Diagnosis of genital warts can be done by inspection in virtually all cases. Auto-whitening of genital warts may distinguish them from genital papules. In cases requiring biopsy, histological evidence of HPV infection may be sought. Recurrence of genital warts is frequent because no effective virus-specific agent exists. Treatment options include observation, podophyllin, imiquimod (a local interferon inducer), bichloroacetic or trichloroacetic acid, cryotherapy, electrofulguration, CO2 laser, and 5-fluorouracil (5%) cream. Short-term intralesional interferon alpha-2b has also been shown to have activity against condylomata.
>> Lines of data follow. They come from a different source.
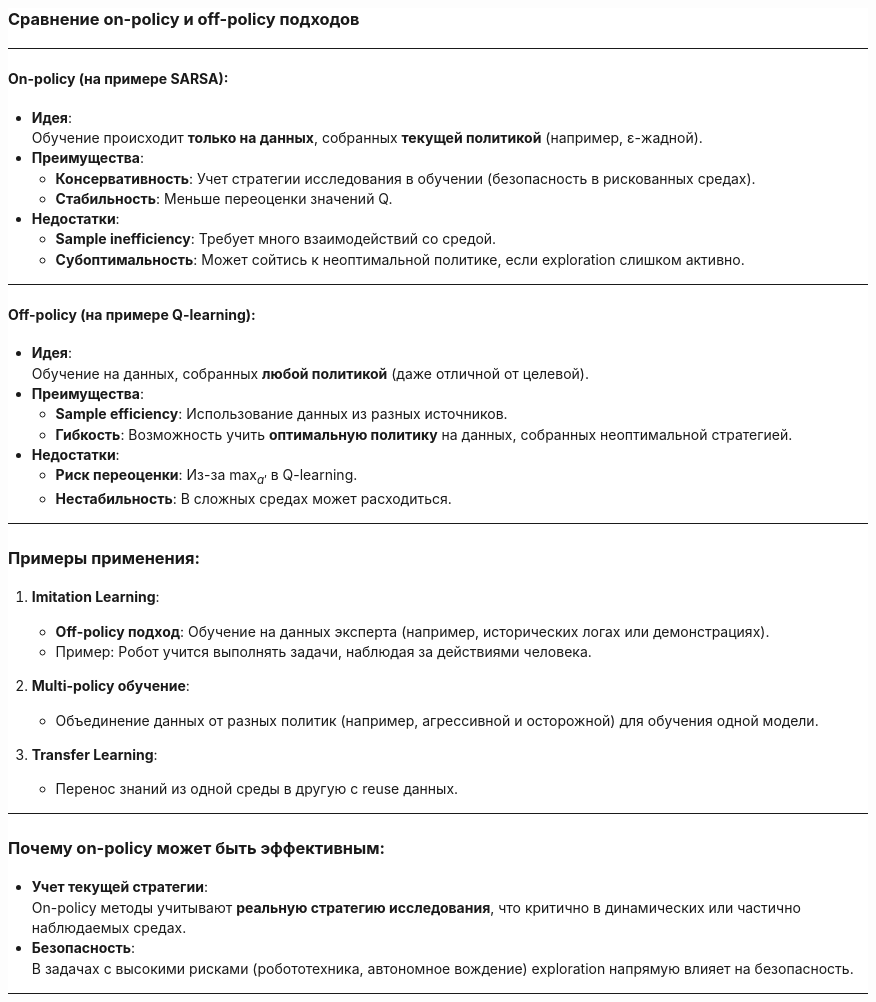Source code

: ### **Сравнение on-policy и off-policy подходов**

---

#### **On-policy (на примере SARSA)**:
- **Идея**:  
  Обучение происходит **только на данных**, собранных **текущей политикой** (например, ε-жадной).  
- **Преимущества**:  
  - **Консервативность**: Учет стратегии исследования в обучении (безопасность в рискованных средах).  
  - **Стабильность**: Меньше переоценки значений Q.  
- **Недостатки**:  
  - **Sample inefficiency**: Требует много взаимодействий со средой.  
  - **Субоптимальность**: Может сойтись к неоптимальной политике, если exploration слишком активно.  

---

#### **Off-policy (на примере Q-learning)**:
- **Идея**:  
  Обучение на данных, собранных **любой политикой** (даже отличной от целевой).  
- **Преимущества**:  
  - **Sample efficiency**: Использование данных из разных источников.  
  - **Гибкость**: Возможность учить **оптимальную политику** на данных, собранных неоптимальной стратегией.  
- **Недостатки**:  
  - **Риск переоценки**: Из-за $\max_{a'}$ в Q-learning.  
  - **Нестабильность**: В сложных средах может расходиться.  

---

### **Примеры применения**:
1. **Imitation Learning**:  
   - **Off-policy подход**: Обучение на данных эксперта (например, исторических логах или демонстрациях).  
   - Пример: Робот учится выполнять задачи, наблюдая за действиями человека.  

2. **Multi-policy обучение**:  
   - Объединение данных от разных политик (например, агрессивной и осторожной) для обучения одной модели.  

3. **Transfer Learning**:  
   - Перенос знаний из одной среды в другую с reuse данных.  

---

### **Почему on-policy может быть эффективным**:
- **Учет текущей стратегии**:  
  On-policy методы учитывают **реальную стратегию исследования**, что критично в динамических или частично наблюдаемых средах.  
- **Безопасность**:  
  В задачах с высокими рисками (робототехника, автономное вождение) exploration напрямую влияет на безопасность.  

---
Penile squamous cell carcinoma is a common disease in India. However, the authors did not find a single case report of carcinoma of the penis with concomitant condylomata acuminata. The present case is being reported to exemplify the transitory character of condylomata acuminate and the rarity of the concomitant clinical presentation. This case also highlights the need to monitor patients with genital warts. Circumcision in cases of condylomata acuminata may help to decrease the incidence of carcinomatous change.